*** Opening Provided passage ***
2) Changed the layer blend mode to Multiply.
3) Set the layer Fill to 75%.

That's a bit more subtle, but honestly, I don't much like a dark black grid on a bright background.  Let's try it with a white grid instead:



I inverted the grid color, changed the blend mode to overlay, and punched the Fill back up to 100%.  Better.

Buuut maybe a bit TOO subtle.  Players need to be able to clearly differentiate between squares after all.  This might not have quite the contrast we're looking for.  Let's make a sharper line at the center of each grid line:



To do this, I added a second grid layer.  This one was NOT blurred -- it has the same original 3px width, only it's white and I set the layer Opacity to 30% with a Normal blend mode.  The added definition to the center of the line makes it a bit clearer.

Sadly, it also makes the edges of the map kind of glow in an odd-looking way.  Here's a version with that corrected:



I added masks to the blurred grid and the regular grid layer, and just masked out the edges.  It's not a super-careful masking job -- you can see some of the lines "spread" a bit as they hit the edge of the image -- but it gets the idea across.

Overall, this is a pretty strong grid.  I might tone it back a bit, but a lot depends on how the grid's visual properties interact with the other things in the image.  If we give the eye something besides the grid to focus on, it will seem to "fade" a bit even though the actual pixels haven't changed.  Thus:



Ahhhh.  All that's left is to take a nice long nap under that tree.

EDIT:  Oh, and I suppose it's worth mentioning that you don't have to use solid black or solid white for your grid lines.  For example, in a night scene it might make more sense to start with a dark blue.  You can vary the color of the grid lines to suit the overall tonal balance of the rest of the image.

----------


## egdcltd

> Consider putting a bit of shadowing and highlights on the rocks..or technically on a layer above set to overlay...make those boulders really pop out as ed objects


I did actually have highlights and shadows on the rocks - looks like those layers got removed when I altered how the slope was shaded! I'll have to re-add them. Thanks for noticing - I thought they were still there!

@wdmartin - I did move the grid after you posted, and the trees so that they covered more of it, but yes, it's still not obvious. I had thought about increasing the size of the lines, but I have to say I think your way looks better than having thick black lines on the map. Thanks, I'll give it a try!

----------


## egdcltd

Here's the grid tweaked both ways (although without the edge mask on the white). I think the black may work better with these trees - they're so thin the white is leaking through a bit. EDIT: Added the black with another grid, like the white.

----------


## jfrazierjr

Honestly, I have never been overly concerned with the location of grid lines relative to objects simply for the sake of time(and if I needed to due to a rock being part of the base image, I would just add a layer mask in the shape of the rock to keep the lines from covering it).  With that said, I kind of like the lighter color lines, but would probably suggest lowering the opacity, perhaps to 60%-70% or so...
*** Closing Provided passage ***
*** Opening The data ***
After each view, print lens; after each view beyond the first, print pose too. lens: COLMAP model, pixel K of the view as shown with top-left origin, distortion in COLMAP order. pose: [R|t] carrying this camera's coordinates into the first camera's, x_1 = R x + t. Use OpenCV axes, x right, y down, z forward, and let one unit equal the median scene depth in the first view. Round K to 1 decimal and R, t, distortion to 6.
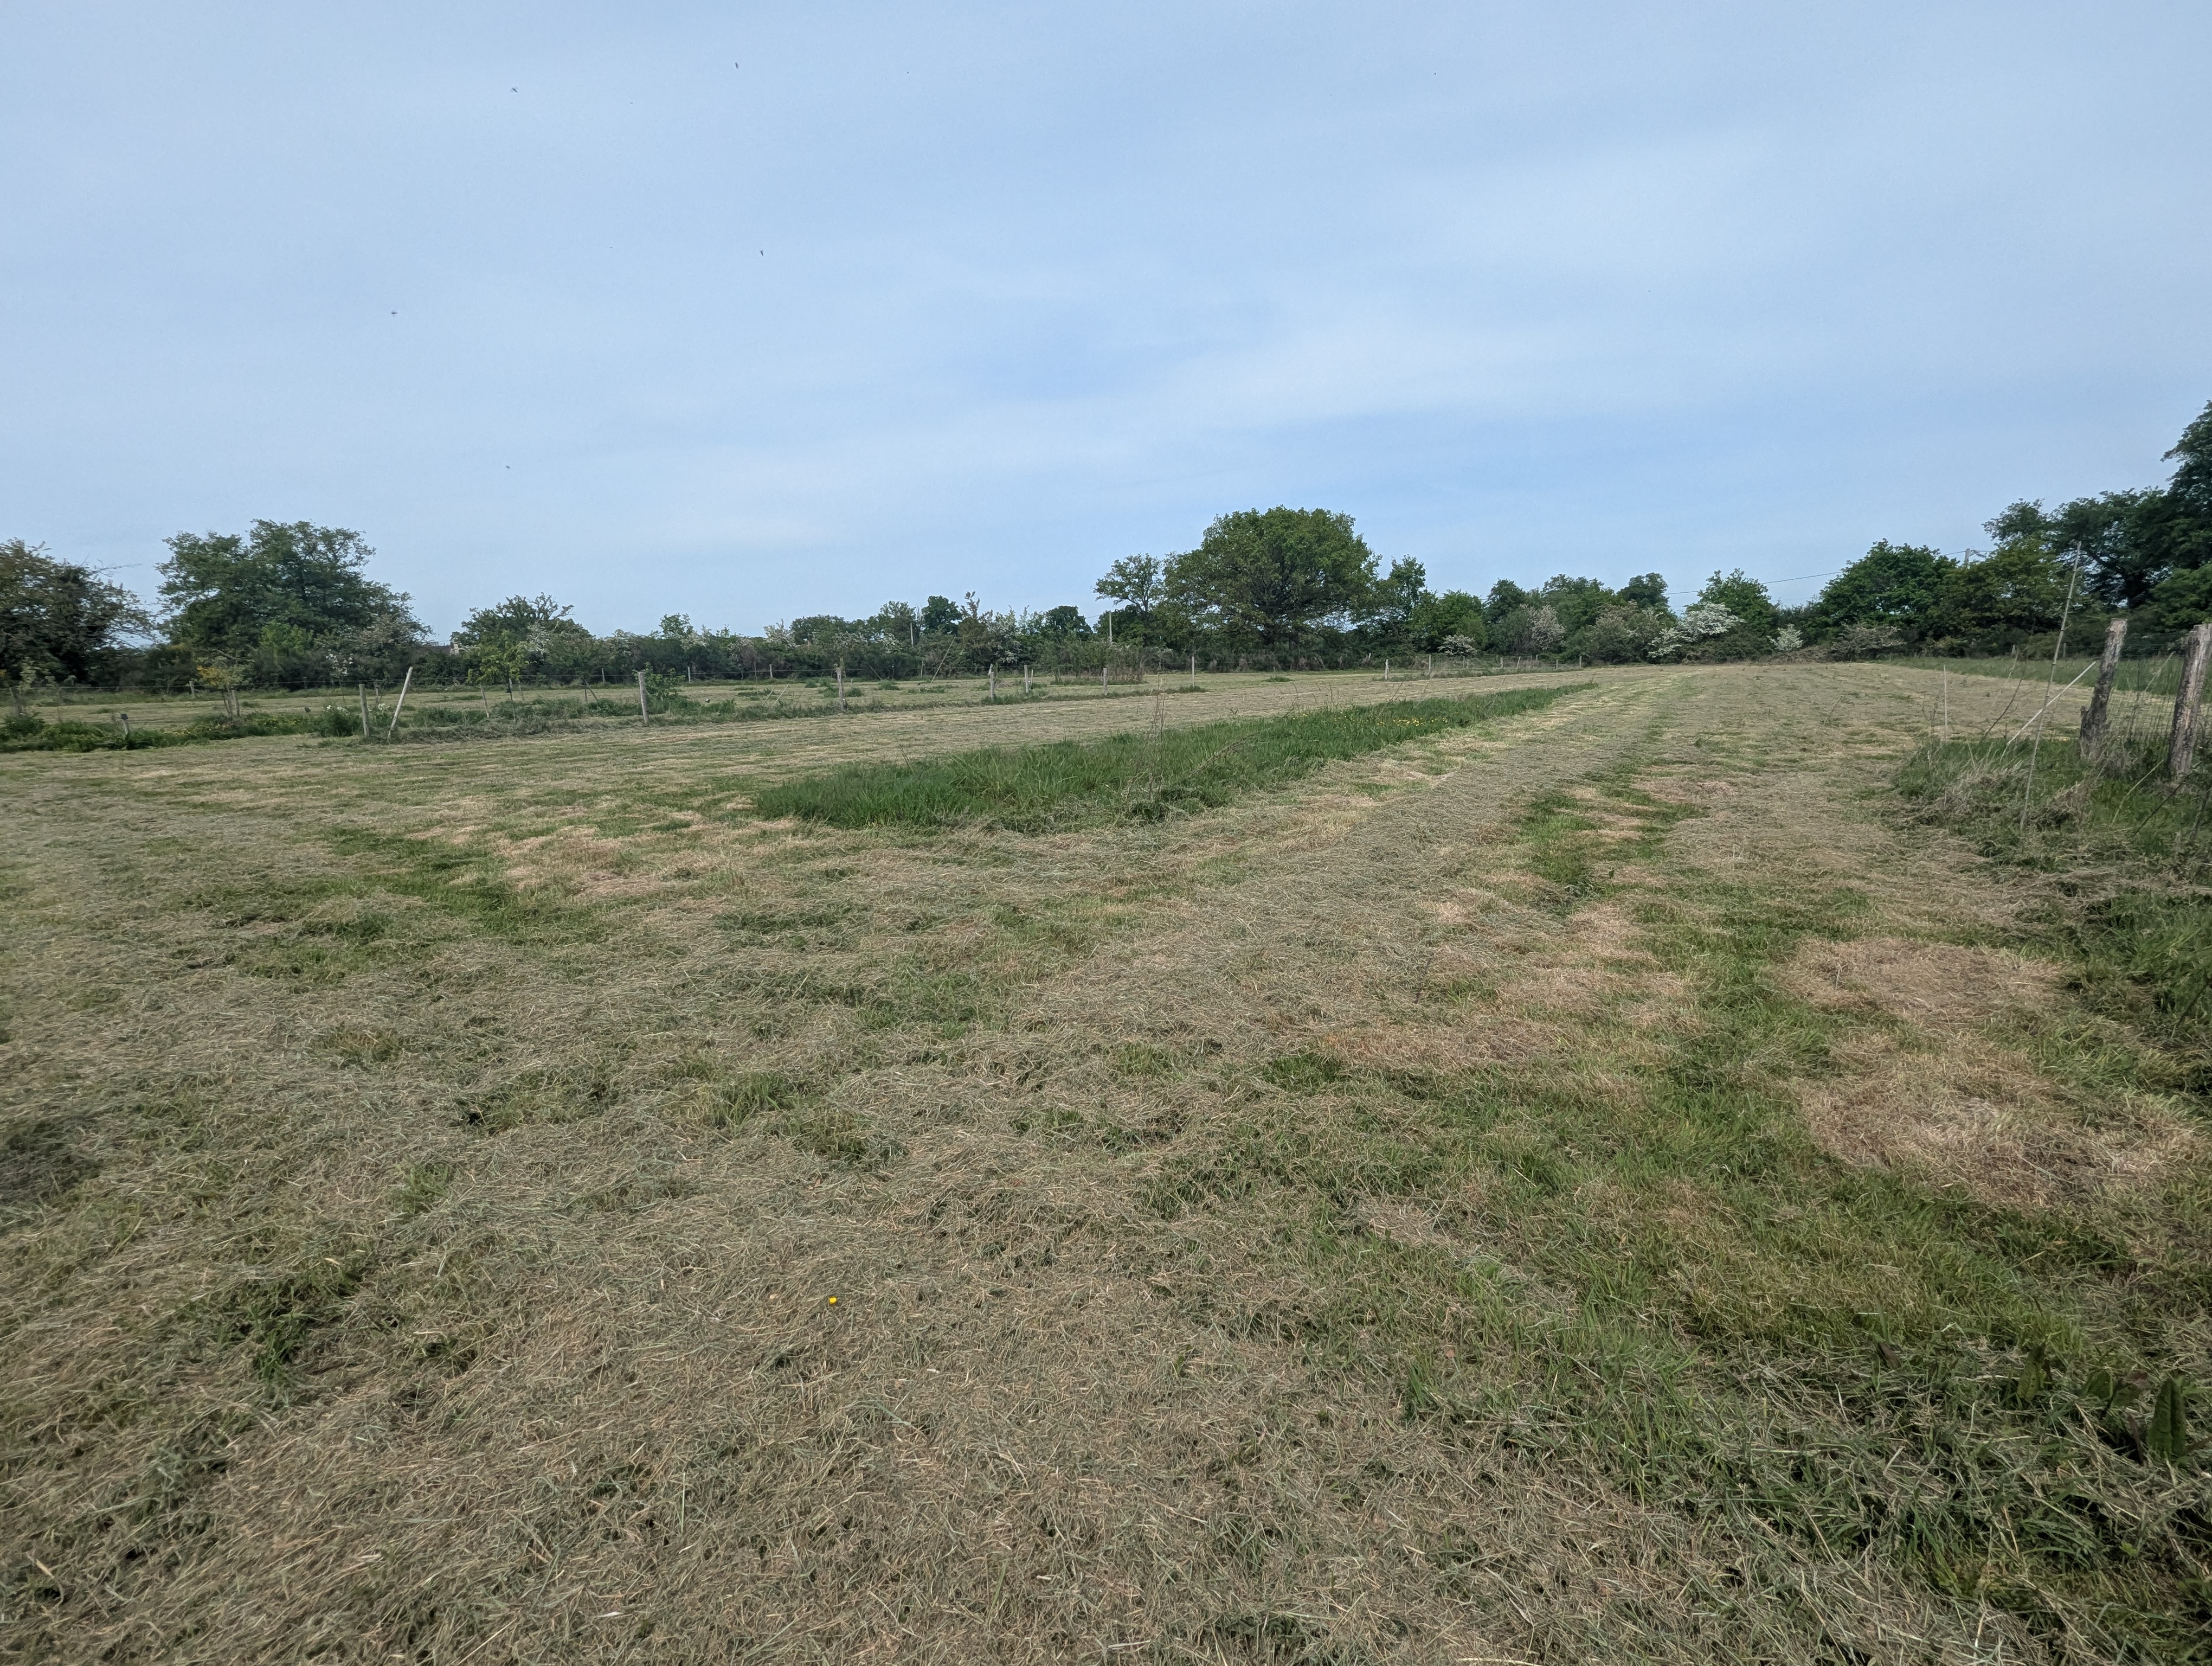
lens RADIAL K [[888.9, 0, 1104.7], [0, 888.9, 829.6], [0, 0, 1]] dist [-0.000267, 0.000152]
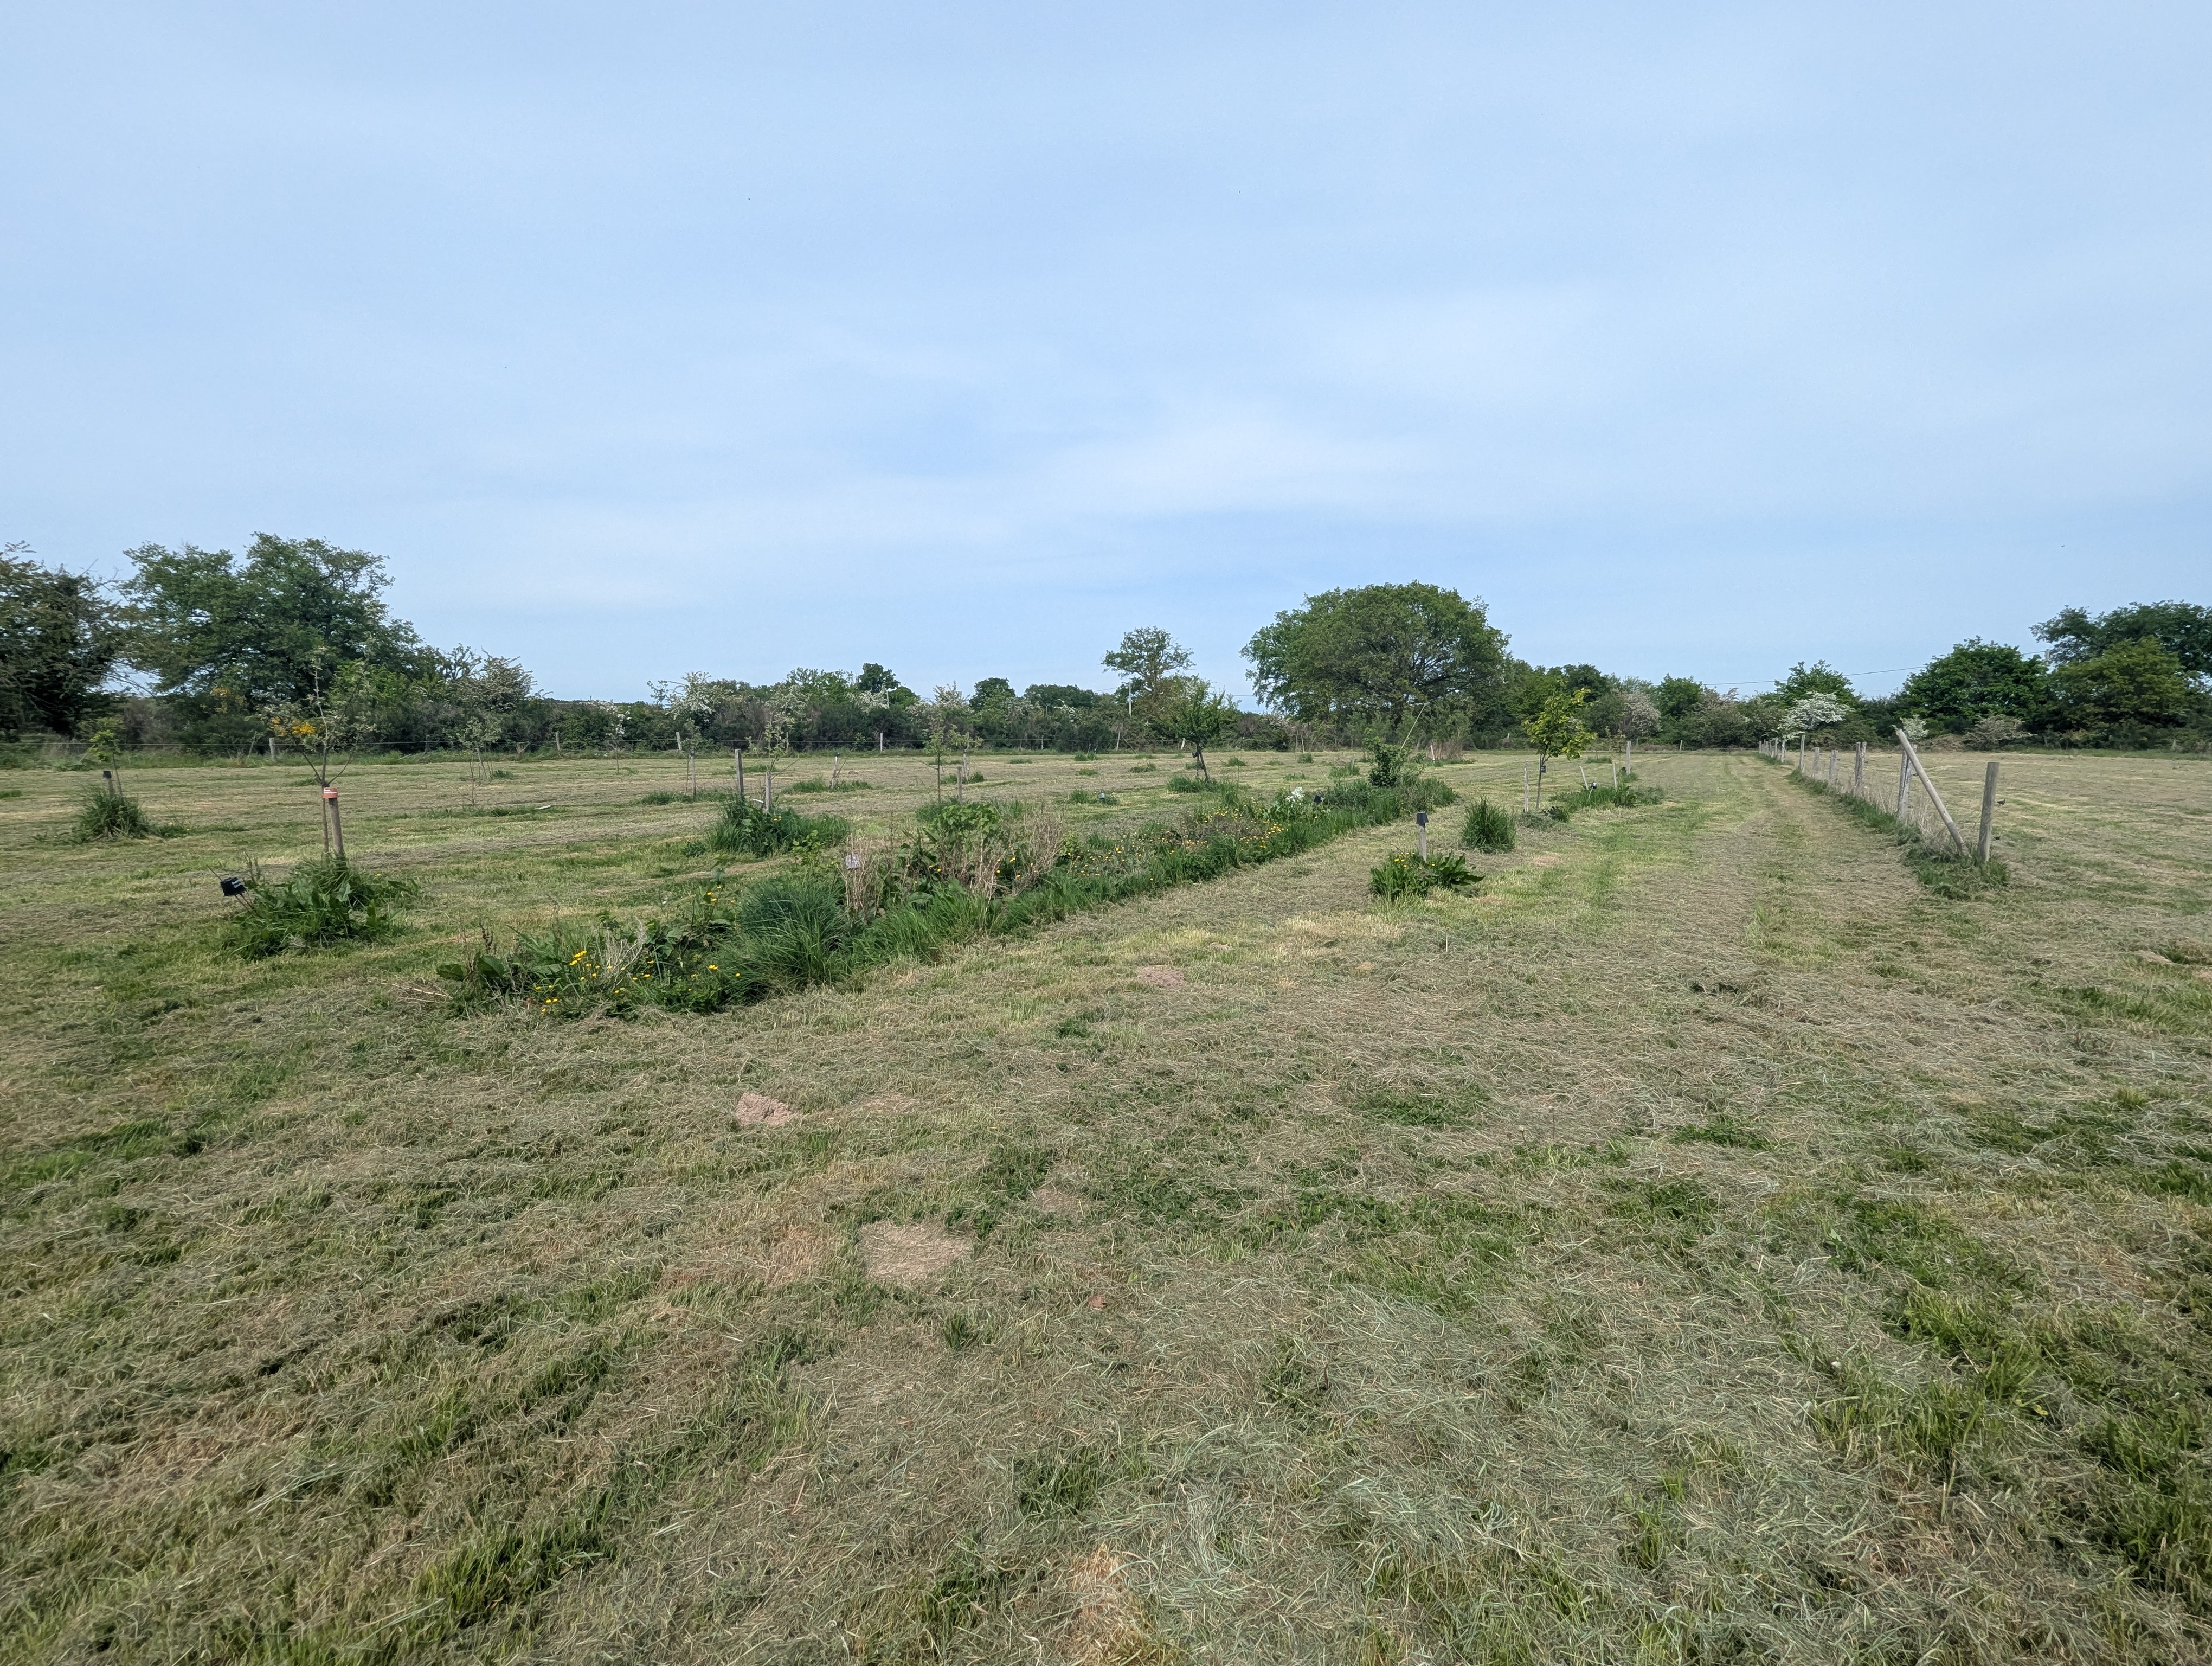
*** Closing The data ***
◆ **Task set**
1. In the thread about map grid lines, what color does it suggest starting with for grid lines in a night scene?
2. From the thread about map grid lines, quote the stretch from "Buuut maybe a" through "a bit clearer.".

◆ **Results in order**
1. A dark blue.

2.
Buuut maybe a bit TOO subtle.  Players need to be able to clearly differentiate between squares after all.  This might not have quite the contrast we're looking for.  Let's make a sharper line at the center of each grid line:



To do this, I added a second grid layer.  This one was NOT blurred -- it has the same original 3px width, only it's white and I set the layer Opacity to 30% with a Normal blend mode.  The added definition to the center of the line makes it a bit clearer.